Carol [2015] is Todd Haynes’ sixth feature film. It is an adaptation of Patricia Highsmith’s novel The Price of Salt and features Cate Blanchett as our title character, Carol Aird, and Rooney Mara as Therese Belivet. Set in 1950s NYC, Therese is a seasonal temp at a department store while Carol is unhappily married and going through a difficult divorce. One day, their paths cross, but unlike most interactions with strangers, which are largely inconsequential, this one evolves into something else entirely.
Some People Change Your Life Forever… Carol is a love story. But unlike the trailer I saw the film for The Choice [2016], which 1. just from those scant minutes already comes across like a steaming pile of offensively typical garbage (Yes, that is a harsh snap judgment. No, I’m not sorry.) and 2. felt like a misguided bout of if-you-like-this-then-you-may-also-like-this—Carol is subversive and beautiful. In fact, let me take a page from Elizabeth Barrett Browning and proffer my adoration: Oh Carol, how do I love thee? Let me count the ways. I love thee for your quiet flirtatious glances that feel like an intimate secret. I love thee for your well-realized lesbian characters who aren’t defined solely by their sexuality. I love thee for your dreaminess. I love thee for your vulnerable characters who manage to be unshrinking and uncompromising. I love thee for eschewing stereotypes, for foregoing damsels in distress, for exercising restraint, and for avoiding hamminess. Carol actually is a fairly conventional love story—as most love stories are wont to be; there are, after all, only so many love stories to tell. What’s special and memorable is its texture, its grain, and its feel. Carol shows that Haynes can quite adeptly capture what it feels like to fall in love. Cate Blanchett and Rooney Mara are magnetic and the best things about Carol doesn’t lie in dialogue or plot twists: it’s the minutiae of our leading ladies’ performances. A hand affectionately on a shoulder. An unblinking set of bright eyes. Fingers reluctantly and unsteadily reaching for the telephone hook. These are the things that create Carol’s memorable texture. To watch Carol is to witness the birth and progression of a pivotal relationship. Those that put a permanent mark on the fabric of our being—for better or for worse. And to witness this is a true privilege.

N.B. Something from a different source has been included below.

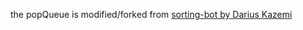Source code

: the popQueue is modified/forked from [sorting-bot by Darius Kazemi](https://github.com/dariusk/sorting-bot/blob/master/index.js)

Blue Is, In Fact, The Warmest Colour… Haynes has always been a storyteller who gravitates toward outsiders. Carol and Therese are no different. At first glance, they may seem like any other women from the 1950s, and yet, closer observation will reveal that Haynes has set them apart. Never is this more apparent than when Carol attends a party with her husband Harge (Kyle Chandler). At one point during this party, we look at Carol staring out a set of windows. A fellow wife joins her and asks for a light; she has sneaked off to smoke despite her husband’s disapproval. They quip and Carol lights her cigarette. The two wives—Carol and Smokey McBandit—are bisected on the screen by a large window frame. Carol is in structural, muted grey clothes whereas Smokey McBandit is dressed in a loud white and powder blue sequinned cocktail dress. Smokey McBandit nervously giggles with self-reproach as Carol shrugs off her concerns, maintaining that S.McB should smoke if she enjoys it. Therese, on the other hand, is a different kind of outsider. She favors train sets over dolls. She is hesitant to marry the tall, dark, and handsome man chasing her coattails. She wants to be a photographer, not a housewife. Carol and Therese are not the usual suspects of onscreen women and this is refreshing. Other times, the visual language conveys a different kind of information. For much of the film, Carol wears a vibrant coral-pink nail varnish. When she, in one scene, instead, has a set of anemic French tips, we instinctively know that things aren’t all right. In a different vein, on multiple occasions, characters are filmed obscured and blurred by glass. It’s hazy and fragmented and definitely not classically the “best” way to shoot an image. Does style here serve the situation, the psychology, both, or neither? Interpret it however you’d like, but I would urge you to definitely see the film.
An unassuming and understated tale about falling in love.